* TASK DETAILS
Transcribe exactly everything in the data below from the line containing "Image 2 (165" down to the line containing "Carry the cell", both lines included and nothing further.

* DATASET EXTRACT
▽
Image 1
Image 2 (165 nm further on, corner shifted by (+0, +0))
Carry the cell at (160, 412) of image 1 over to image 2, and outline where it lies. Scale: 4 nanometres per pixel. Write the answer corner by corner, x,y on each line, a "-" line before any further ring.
△
▽
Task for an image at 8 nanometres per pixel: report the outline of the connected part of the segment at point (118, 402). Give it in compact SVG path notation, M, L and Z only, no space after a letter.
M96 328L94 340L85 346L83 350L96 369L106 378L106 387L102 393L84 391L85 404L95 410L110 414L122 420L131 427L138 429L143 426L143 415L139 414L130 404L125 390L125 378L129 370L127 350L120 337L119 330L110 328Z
△
▽
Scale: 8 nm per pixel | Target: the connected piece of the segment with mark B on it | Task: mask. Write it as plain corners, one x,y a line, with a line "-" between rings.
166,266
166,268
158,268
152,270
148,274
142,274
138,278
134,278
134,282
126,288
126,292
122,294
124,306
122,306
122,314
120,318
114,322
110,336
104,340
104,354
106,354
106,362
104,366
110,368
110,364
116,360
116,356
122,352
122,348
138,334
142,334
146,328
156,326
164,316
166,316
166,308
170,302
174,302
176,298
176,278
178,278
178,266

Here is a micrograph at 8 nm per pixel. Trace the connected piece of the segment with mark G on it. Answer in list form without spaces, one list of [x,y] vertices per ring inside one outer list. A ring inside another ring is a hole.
△
* OUTPUT OF THE EXERCISE
Image 2 (165 nm further on, corner shifted by (+0, +0))
Carry the cell at (160, 412) of image 1 over to image 2, and outline where it lies. Scale: 4 nanometres per pixel. Write the answer corner by corner, x,y on each line, a "-" line before any further ring.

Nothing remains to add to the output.